Had I known Jobard’s background when I met her very briefly at that London tasting, I would have had so many questions for a woman who trained as an oenologist and whose family business is Pépinières Jobard, which has been propagating and selling vines in Rully for the last 60 years. (The word pépinière brings a rush of memories – I had to learn to pronounce pépinieriste to talk about my family in French oral exams at school, although my father grew tomatoes not vines.) She is probably tired of people pointing out that her mother Laurence Jobard was head winemaker at Joseph Drouhin for many years but since it is mentioned on her information-rich website, I am sure she is still proud of the fact. Her father, Roger Jobard, established the family's Rully vineyards in the 1970s. The photo below shows father and daughter in the vine nursery just after the plants had been grafted in May of last year for sale in the following November to April.

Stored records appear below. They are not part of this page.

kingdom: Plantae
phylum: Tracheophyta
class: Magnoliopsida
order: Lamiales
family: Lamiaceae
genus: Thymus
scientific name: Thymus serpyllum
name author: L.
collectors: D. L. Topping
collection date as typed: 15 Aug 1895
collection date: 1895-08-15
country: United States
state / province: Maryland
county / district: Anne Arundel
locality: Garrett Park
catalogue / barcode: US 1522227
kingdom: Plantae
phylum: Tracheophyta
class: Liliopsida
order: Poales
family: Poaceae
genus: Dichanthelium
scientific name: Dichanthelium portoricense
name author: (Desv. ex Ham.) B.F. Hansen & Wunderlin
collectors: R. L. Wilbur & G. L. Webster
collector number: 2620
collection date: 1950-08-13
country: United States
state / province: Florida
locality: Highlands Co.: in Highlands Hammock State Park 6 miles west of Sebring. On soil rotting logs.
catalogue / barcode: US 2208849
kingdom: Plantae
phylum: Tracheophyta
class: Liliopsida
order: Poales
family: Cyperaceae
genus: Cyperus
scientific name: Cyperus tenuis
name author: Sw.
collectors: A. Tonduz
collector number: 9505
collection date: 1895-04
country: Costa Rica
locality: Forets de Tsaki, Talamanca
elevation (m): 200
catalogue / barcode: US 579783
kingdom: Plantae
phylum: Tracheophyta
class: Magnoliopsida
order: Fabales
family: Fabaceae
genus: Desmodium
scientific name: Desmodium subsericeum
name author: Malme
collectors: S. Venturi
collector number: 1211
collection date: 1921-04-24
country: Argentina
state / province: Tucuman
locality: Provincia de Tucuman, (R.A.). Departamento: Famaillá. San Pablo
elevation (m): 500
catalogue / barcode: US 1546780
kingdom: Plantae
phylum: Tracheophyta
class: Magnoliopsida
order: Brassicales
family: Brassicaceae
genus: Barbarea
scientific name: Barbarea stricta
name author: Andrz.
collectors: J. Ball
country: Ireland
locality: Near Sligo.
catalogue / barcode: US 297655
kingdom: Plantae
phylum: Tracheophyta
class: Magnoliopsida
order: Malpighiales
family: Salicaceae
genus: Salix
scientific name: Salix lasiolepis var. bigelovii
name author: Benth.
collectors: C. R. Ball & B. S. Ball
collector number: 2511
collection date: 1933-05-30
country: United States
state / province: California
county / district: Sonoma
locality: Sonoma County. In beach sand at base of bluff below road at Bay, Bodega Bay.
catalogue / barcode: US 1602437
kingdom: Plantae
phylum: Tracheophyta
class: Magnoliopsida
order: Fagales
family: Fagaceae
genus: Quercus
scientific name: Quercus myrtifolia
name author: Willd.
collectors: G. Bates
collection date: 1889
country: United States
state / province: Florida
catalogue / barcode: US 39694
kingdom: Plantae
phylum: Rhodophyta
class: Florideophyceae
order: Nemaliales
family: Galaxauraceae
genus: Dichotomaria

Since 2002 Claudie Jobard has been making her own wines in Rully, from family-owned vines and bought-in fruit. In 2011 she also became head winemaker at Domaine Gabriel Billard, which is run by Claudie’s mother and aunt (Laurence and Mireille, daughters of Gabriel). In the same year, she took over full responsibility for three hectares of family vineyards in Beaune and Pommard (Pommard Village, Pommard Premier Cru Les Charmots, Beaune Premier Cru Les Épenotes), and she bottles the wines from these appellations both under her own label and under that of Domaine Gabriel Billard. As if that weren’t enough to keep her busy, since 2005 Claudie has been consultant oenologist to Remoissenet Père et Fils, which makes approximately 700 barrels of wine per year.

Now to the wine. The cask sample was fragrant, even more so than the En Villerange tasted alongside, not just lively citrus but also a hint of white blossom and orange. The rich, creamy intensity was beautifully balanced by excellent freshness.

Tasting it in bottle this morning, six months later, the wine is just as delicious with no loss of generosity and still that zesty fresh finish. There is just a hint of cedar from the oak as well as all those other seductive aromas. For anyone getting tired of struck-match reductive characteristics – which I generally enjoy but are occasionally in excess – this is a wine of great purity, with the winemaking very much in the background and the fruit to the fore, though the oak is still a shaping factor at this young age. I originally scored this wine 17 but today I am tempted to go up a notch to 17.5, and I’d suggest it has the depth and refinement to age well over the next 5-8 years.

Les Cloux Premier Cru is one of Rully’s best sites and Claudie Jobard buys the fruit from a regular source. The vines are 50-60 years old, planted on an east-facing, pebble-rich slope. The wine was fermented in 342-litre oak barrels, of which just 25% were new, and aged 16 months therein.

In the UK, this wine is available from its importer Haynes Hanson & Clark for £23.40 a bottle (£20.79 when you buy 12). It is imported into the US by Pigniatello in Ashville, NC (contact steve@pcommswines.com for precise availability), and Domaine et Saveurs Collection in Beaune tell me the wine is also imported by Free Run Seattle, The Country Vintner/Winebow and Fruits of the Wines in New York. Wine House San Francisco and Chambers Street Wines (NYC) sell Claudie Jobard’s wines but not (yet) this one. You can also find it in online in Belgium chez Frank Fissette. It is apparently also available in Holland via Wijnkoperij Streuer in Grollo.

After the rise and rise of St-Aubin, maybe Rully is the next village to watch for great-value white burgundy such as this. Other Claudie Jobard 2013 wines that I tasted en primeur and that seemed particularly good were the white Rully En Villerange and the red Les Charmots Pommard Premier Cru.